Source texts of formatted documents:
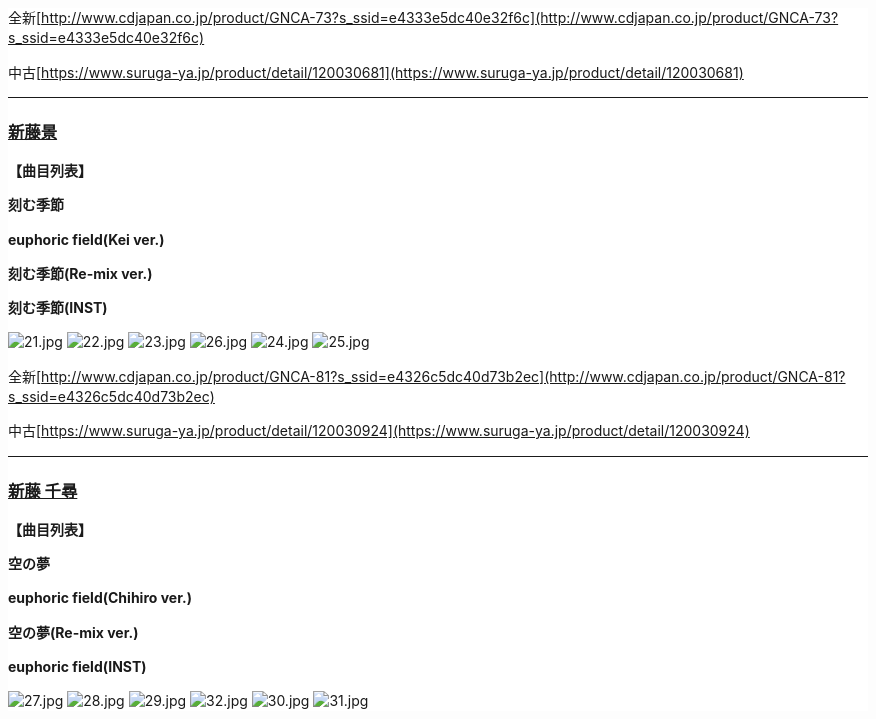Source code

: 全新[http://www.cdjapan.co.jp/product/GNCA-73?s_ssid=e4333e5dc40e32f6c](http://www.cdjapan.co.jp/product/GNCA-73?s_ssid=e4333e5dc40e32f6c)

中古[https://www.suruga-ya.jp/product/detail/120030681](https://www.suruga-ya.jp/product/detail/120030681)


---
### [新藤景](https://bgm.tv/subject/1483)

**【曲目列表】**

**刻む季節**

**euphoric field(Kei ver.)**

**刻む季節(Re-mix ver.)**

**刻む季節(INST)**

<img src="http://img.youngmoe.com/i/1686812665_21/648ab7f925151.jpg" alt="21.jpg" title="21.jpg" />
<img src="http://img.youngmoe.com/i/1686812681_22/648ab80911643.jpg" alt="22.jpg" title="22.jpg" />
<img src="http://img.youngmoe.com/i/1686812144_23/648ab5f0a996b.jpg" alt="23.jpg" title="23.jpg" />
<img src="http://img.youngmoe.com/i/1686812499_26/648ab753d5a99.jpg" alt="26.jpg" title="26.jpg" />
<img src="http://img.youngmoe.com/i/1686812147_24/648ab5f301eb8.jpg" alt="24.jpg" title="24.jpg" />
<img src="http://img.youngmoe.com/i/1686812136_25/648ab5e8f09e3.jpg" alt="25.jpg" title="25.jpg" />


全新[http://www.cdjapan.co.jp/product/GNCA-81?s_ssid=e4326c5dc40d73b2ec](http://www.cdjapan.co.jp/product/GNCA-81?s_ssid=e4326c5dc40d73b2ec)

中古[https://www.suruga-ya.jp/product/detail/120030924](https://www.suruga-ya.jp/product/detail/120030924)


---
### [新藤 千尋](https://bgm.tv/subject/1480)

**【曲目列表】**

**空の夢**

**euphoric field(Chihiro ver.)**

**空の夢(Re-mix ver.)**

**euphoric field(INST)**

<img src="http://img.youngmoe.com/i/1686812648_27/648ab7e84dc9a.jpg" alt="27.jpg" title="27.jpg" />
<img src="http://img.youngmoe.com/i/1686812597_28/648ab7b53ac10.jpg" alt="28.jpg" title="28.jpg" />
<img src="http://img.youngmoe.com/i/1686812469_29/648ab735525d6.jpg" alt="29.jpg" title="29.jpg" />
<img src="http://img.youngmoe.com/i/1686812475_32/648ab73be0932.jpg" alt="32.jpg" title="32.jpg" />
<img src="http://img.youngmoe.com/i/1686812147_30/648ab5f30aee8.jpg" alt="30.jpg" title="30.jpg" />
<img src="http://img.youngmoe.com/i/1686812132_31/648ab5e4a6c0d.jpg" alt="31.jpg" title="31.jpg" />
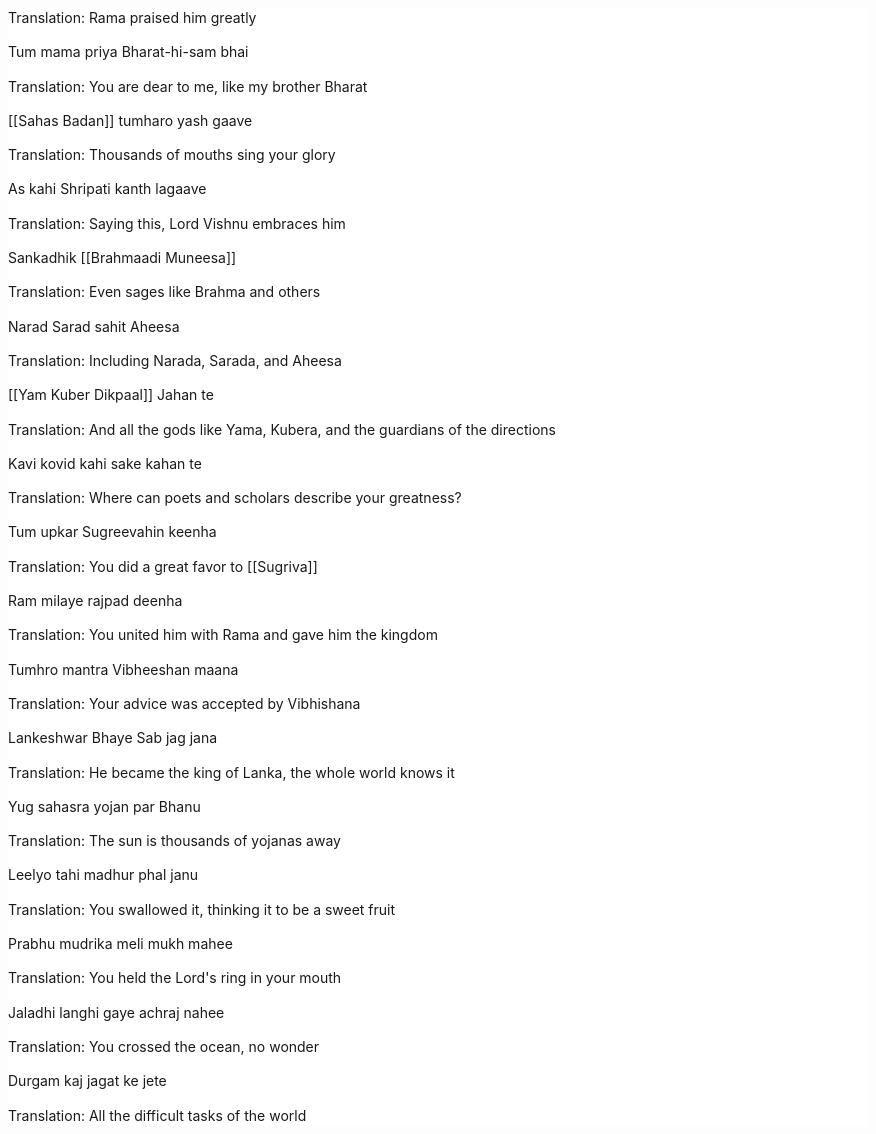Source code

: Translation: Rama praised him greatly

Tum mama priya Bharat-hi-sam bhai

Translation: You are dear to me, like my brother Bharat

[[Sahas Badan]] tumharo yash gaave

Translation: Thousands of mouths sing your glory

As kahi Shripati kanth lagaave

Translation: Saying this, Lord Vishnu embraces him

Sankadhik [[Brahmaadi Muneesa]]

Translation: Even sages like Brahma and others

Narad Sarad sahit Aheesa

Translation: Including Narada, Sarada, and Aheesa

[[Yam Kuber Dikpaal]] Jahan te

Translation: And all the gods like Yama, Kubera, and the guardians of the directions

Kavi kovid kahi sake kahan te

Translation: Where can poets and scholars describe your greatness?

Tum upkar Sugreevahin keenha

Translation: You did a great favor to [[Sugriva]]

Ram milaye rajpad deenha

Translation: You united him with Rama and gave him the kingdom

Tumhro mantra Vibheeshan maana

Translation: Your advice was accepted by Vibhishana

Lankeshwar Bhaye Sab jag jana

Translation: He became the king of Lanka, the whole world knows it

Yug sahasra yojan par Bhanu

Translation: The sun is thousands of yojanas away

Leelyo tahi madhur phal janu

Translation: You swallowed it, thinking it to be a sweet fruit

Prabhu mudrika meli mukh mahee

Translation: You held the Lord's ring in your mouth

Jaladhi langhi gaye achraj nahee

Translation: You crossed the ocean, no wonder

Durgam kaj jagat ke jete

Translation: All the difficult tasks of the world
...
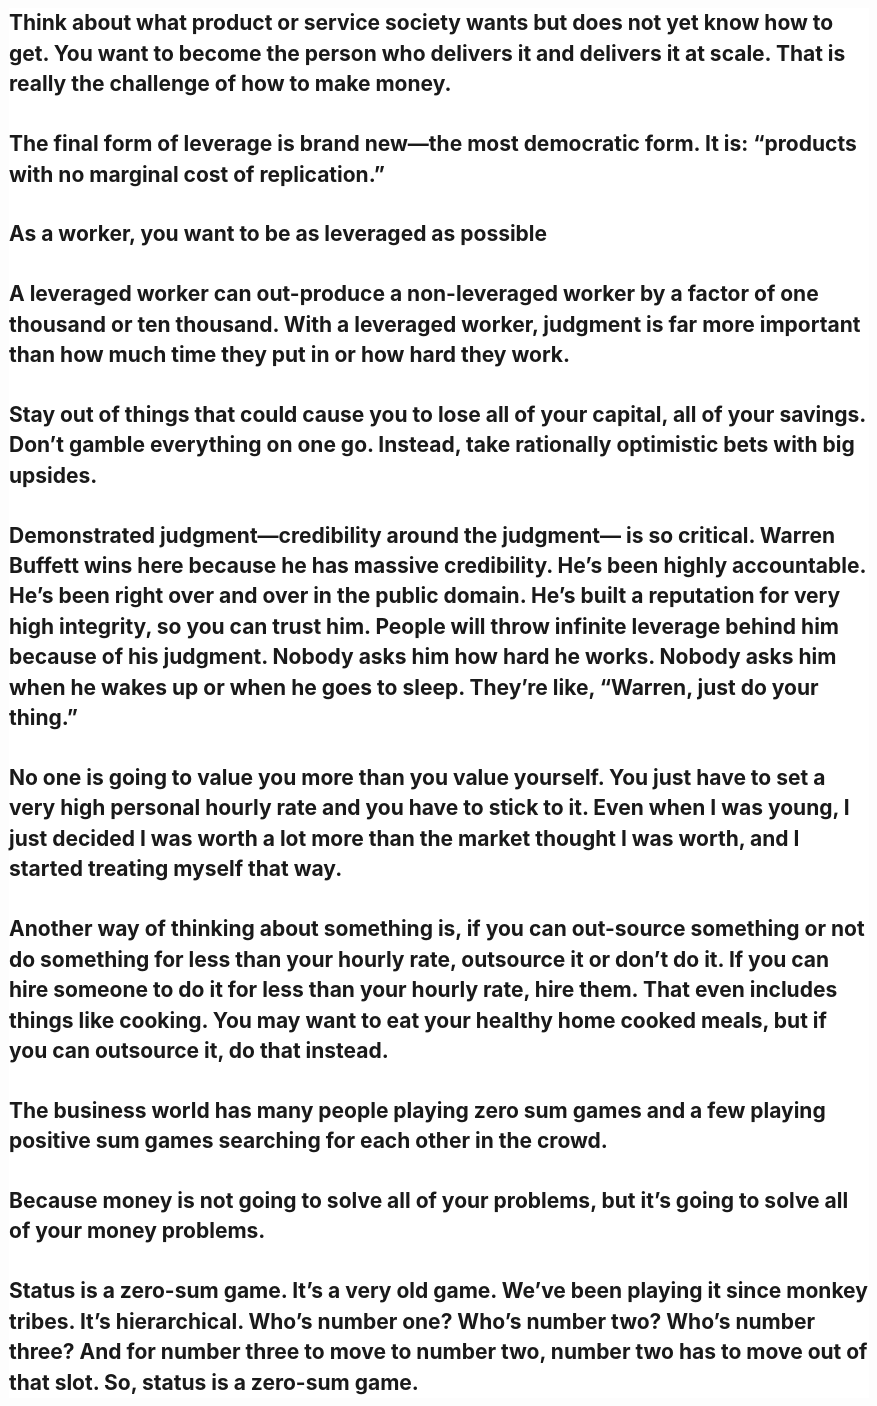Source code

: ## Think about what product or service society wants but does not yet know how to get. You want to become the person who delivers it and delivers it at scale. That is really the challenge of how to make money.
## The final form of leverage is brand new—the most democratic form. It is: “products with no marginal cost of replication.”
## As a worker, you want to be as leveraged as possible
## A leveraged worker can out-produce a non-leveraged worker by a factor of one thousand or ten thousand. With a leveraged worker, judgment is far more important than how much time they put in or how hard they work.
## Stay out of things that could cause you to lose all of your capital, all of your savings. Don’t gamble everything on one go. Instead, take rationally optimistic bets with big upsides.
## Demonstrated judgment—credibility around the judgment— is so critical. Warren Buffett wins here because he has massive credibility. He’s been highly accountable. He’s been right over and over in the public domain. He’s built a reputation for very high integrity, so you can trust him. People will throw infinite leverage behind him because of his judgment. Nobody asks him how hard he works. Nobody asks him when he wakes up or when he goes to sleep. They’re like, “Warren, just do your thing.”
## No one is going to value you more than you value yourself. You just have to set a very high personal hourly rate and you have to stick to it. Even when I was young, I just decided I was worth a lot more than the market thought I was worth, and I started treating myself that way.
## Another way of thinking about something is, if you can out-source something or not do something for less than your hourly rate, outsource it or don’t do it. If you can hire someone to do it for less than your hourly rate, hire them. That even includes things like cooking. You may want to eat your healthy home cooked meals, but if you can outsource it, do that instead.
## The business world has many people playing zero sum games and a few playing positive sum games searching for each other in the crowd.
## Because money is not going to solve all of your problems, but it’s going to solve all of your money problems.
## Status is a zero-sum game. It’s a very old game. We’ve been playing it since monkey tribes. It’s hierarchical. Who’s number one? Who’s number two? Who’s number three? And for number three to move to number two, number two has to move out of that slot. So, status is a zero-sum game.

- The problem
In the lines from the one containing "Translation: Even sages" up to and including the one containing "Translation: And all", swap "gods" for "deities". Give back only those lines, with everything else left as is.

- Exercise solution
Translation: Even sages like Brahma and others

Narad Sarad sahit Aheesa

Translation: Including Narada, Sarada, and Aheesa

[[Yam Kuber Dikpaal]] Jahan te

Translation: And all the deities like Yama, Kubera, and the guardians of the directions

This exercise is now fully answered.